04.04.2016 Berliner Morgenpost
Heftige Kritik haben die Pläne für das Umfeld des Humboldt-Forums ausgelöst. Politiker warnen vor einem „urbanen steinernen Platz“.
Die geplante Außengestaltung am Berliner Schloss ist im Abgeordnetenhaus auf heftige Kritik gestoßen. Im Kulturausschuss warnten Vertreter von CDU, Grünen und Piraten am Montag vor einer „Betonwüste“ um die rekonstruierte Preußenresidenz herum. „Das entspricht gar nicht unseren Vorstellungen“, erklärte der CDU-Abgeordnete Stefan Schlede. Grünen-Kulturexpertin Sabine Bangert sprach von einem „urbanen steinernen Platz mit Null Aufenthaltsqualität“.
Senatsbaudirektorin Regula Lüscher verteidigte dagegen die Entscheidung der Jury. Der Siegerentwurf erlaube eine zeitgemäße Gestaltung, die die historischen Bezüge des Ortes aufgreife. Offen ist bisher, ob der Neptunbrunnen und die Rossbändiger an ihre angestammten Plätze zurückkehren. Das Schloss soll von 2019 an unter dem Namen Humboldtforum ein Kunst- und Kulturzentrum werden. Für die Außengestaltung sind laut Lüscher 16,6 Millionen Euro vorgesehen.
Quelle: Berliner Morgenpost, 04.04.2016
Nicht nur die
Abgeordneten fürchten eine Beton- oder Steinwüste mit geringer
Aufenthaltsqualität. Nach dem derzeitigen Schlossplatzentwurf stünde das
Gebäude nackt, distanzlos und ungeschützt auf einem riesigen Steinplateau. Man
stelle sich vor, ein Chaot geht mit sprühender Spraydose oder kratzendem
Schraubenzieher direkt entlang der Fassade.
Warum rekonstruiert man nicht die ehemaligen, rundum laufenden
Rasen- und Buchsbaumrabatten und die Schlossterrassen, die auch der Förderkreis
in den Simulationen zeigt? Diese würden nicht nur das Schloss optisch „einbetten“,
sondern auch eine schützende Hemmschwelle bilden, Fußgänger zumindest symbolisch
auf Distanz halten und so zum Fassadenschutz beitragen.
In Berlin werden
derzeit viele „zeitgemäße“ Bauten und ganze Stadtviertel hochgezogen, oftmals
mit faszinierend mutiger, moderner Architektur.
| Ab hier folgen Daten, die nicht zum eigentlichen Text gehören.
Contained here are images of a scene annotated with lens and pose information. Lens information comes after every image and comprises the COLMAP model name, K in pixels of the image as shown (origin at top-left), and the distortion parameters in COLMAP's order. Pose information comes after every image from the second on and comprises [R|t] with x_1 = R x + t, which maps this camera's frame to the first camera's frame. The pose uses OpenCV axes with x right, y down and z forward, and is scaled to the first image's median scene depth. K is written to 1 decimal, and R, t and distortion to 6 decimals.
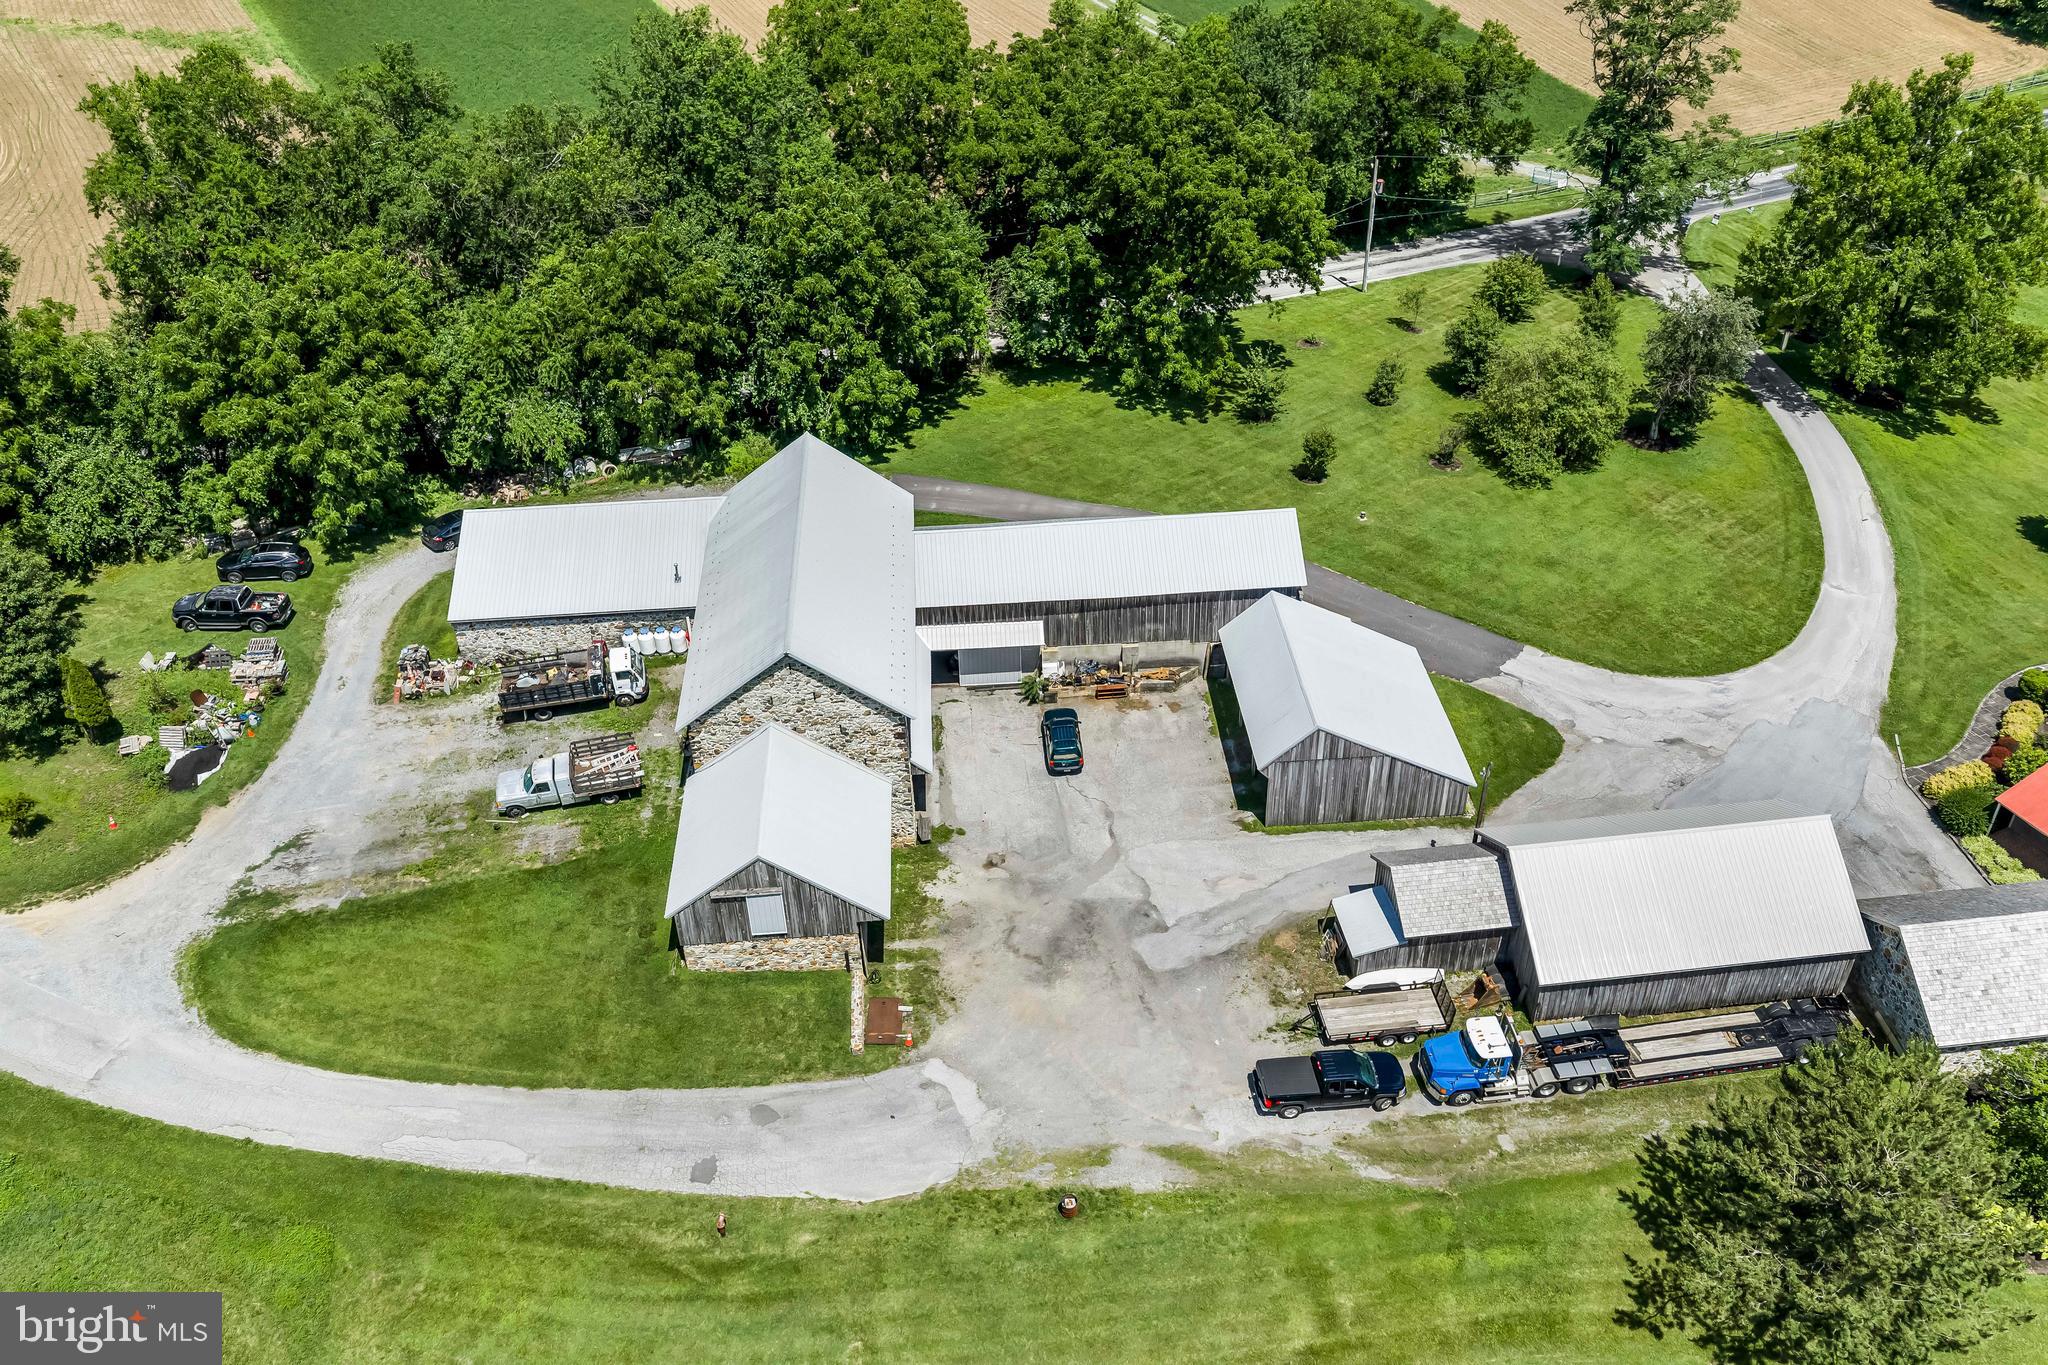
lens RADIAL K [[1723.9, 0, 1031.3], [0, 1723.9, 644.3], [0, 0, 1]] dist [0.026465, -0.030103]
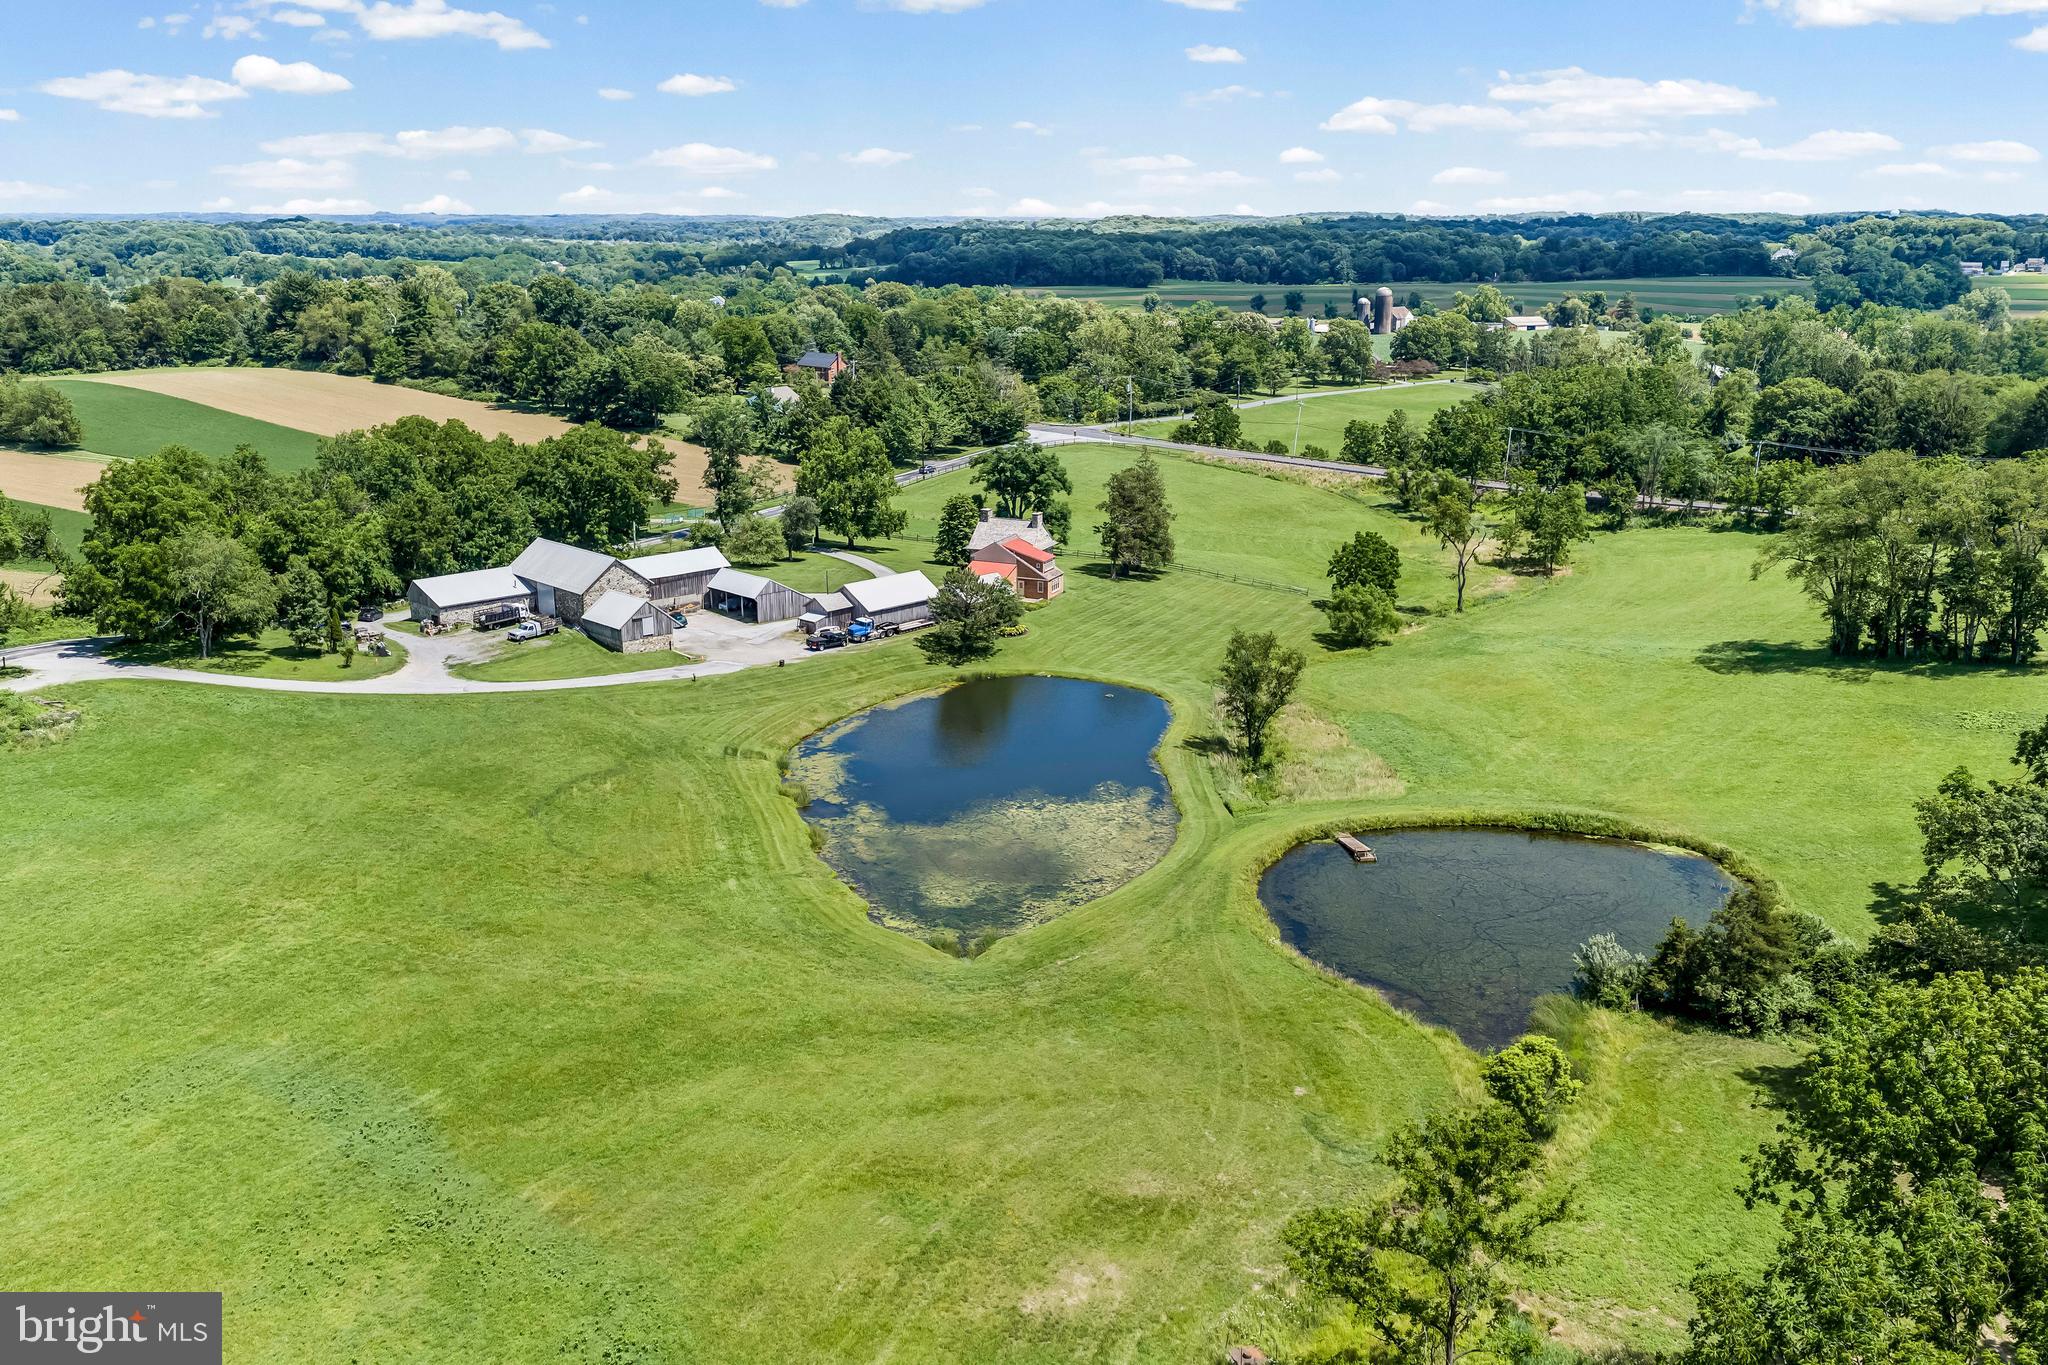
lens RADIAL K [[1723.9, 0, 1031.3], [0, 1723.9, 644.3], [0, 0, 1]] dist [0.026465, -0.030103]
pose [[0.763559, -0.128956, 0.632731, -1.306784], [0.353776, 0.903258, -0.242833, 0.971152], [-0.540204, 0.409262, 0.735312, -1.310146]]
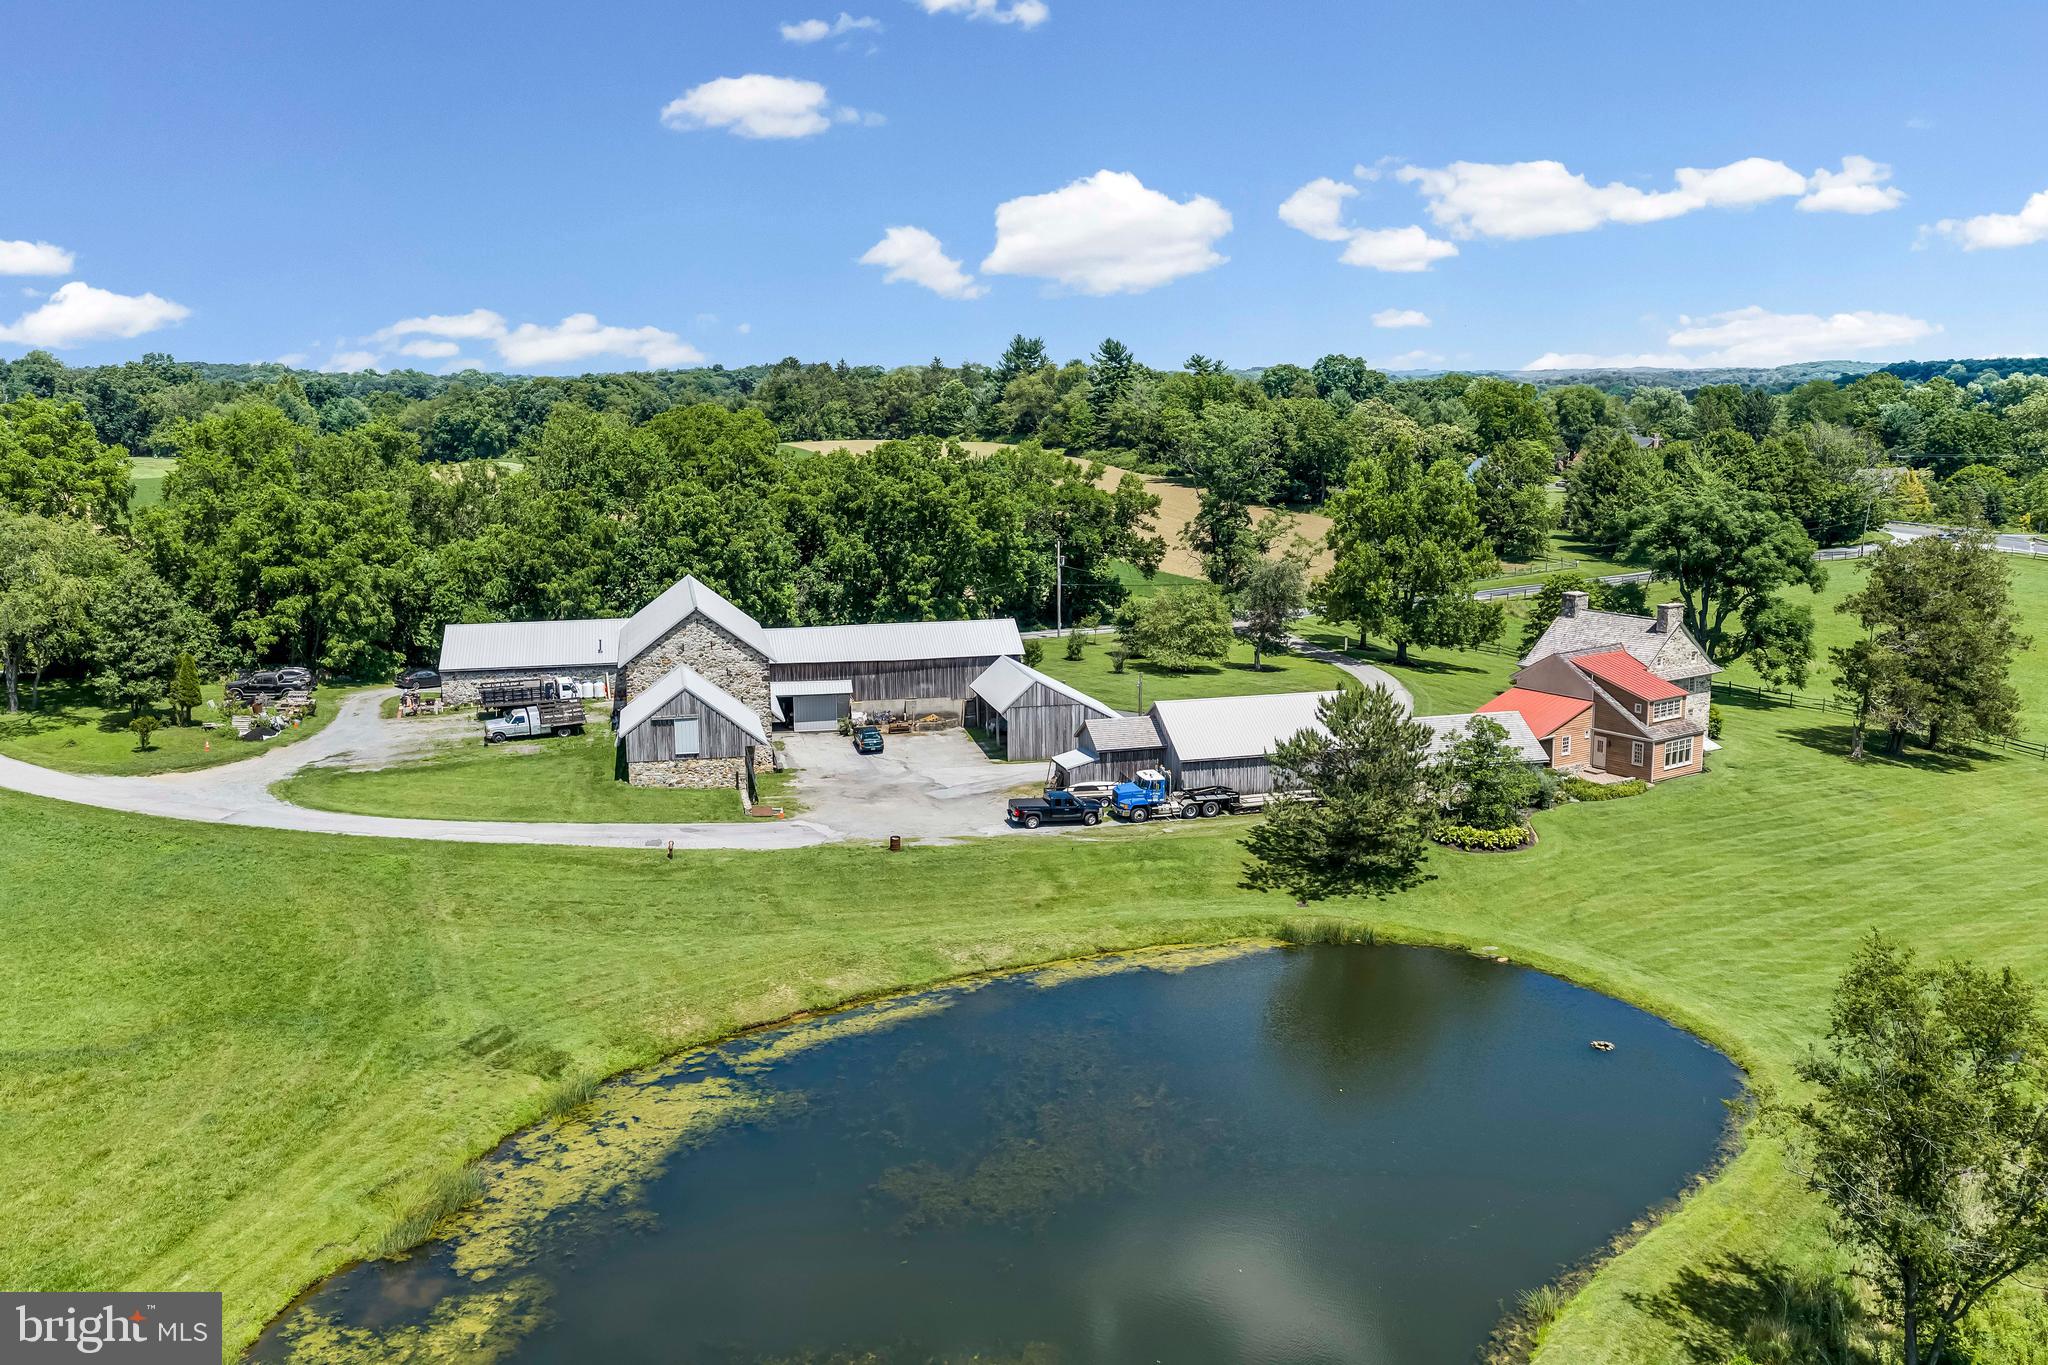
lens RADIAL K [[1723.9, 0, 1031.3], [0, 1723.9, 644.3], [0, 0, 1]] dist [0.026465, -0.030103]
pose [[0.987815, -0.007090, 0.155474, -0.074868], [0.075490, 0.895408, -0.438800, 0.658476], [-0.136101, 0.445189, 0.885033, -0.367513]]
Das ist beeindruckend und
sicher auch Frau Lüscher zu verdanken,
die ich nicht um ihre vielen Nörgler und Gegner beneide.
Noch ein Wort an Frau Regula Lüscher:
Rechtfertigen Sie
doch bitte den nackt-steinernen Schlossplatz-Entwurf nicht mit dem Totschlag-Argument „zeitgemäß“.
Wenn viele Experten und interessierte Laien die Rabatten-Umrahmung des Schlosses und die Schlossterrassen wieder entstehen
lassen wollen, und wenn sie die Rossebändiger
und den Neptunbrunnen an die
authentischen Plätze zurückversetzt sehen wollen , dann ist das keine
historisierende, antiquierte Fantasiegestaltung konservativer Romantiker, sondern
Teil einer authentischen Stadtreparatur. Diese wäre nicht nur optisch
ansprechender und praktischer als „Abstandhalter“
gegenüber Passanten und pinkelnden Hunden, sondern auch historisch bedeutsam und gerechtfertigt.
Die Rekonstruktion wäre gegenüber dem Umfeld im wahrsten Sinne zeitgemäßer.